◆ TASK DESCRIPTION ◆
The line with "right knee: (168, 225)" marks where to begin. Please copy it and each line after it to the end of the records below, exactly.

◆ RECORDS FOR THE TASK ◆

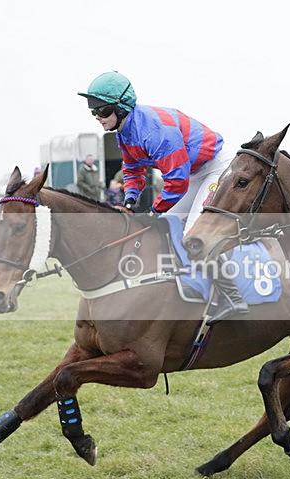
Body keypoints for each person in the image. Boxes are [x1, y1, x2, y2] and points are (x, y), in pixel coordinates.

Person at [78, 71, 246, 324]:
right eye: (93, 112)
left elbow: (176, 182)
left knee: (194, 232)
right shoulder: (125, 131)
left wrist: (154, 210)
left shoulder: (156, 131)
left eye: (101, 111)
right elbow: (132, 169)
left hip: (215, 167)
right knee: (168, 225)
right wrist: (130, 200)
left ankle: (232, 297)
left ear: (121, 108)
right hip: (192, 171)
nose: (97, 118)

◆ OUTPUT BELOW ◆
right knee: (168, 225)
right wrist: (130, 200)
left ankle: (232, 297)
left ear: (121, 108)
right hip: (192, 171)
nose: (97, 118)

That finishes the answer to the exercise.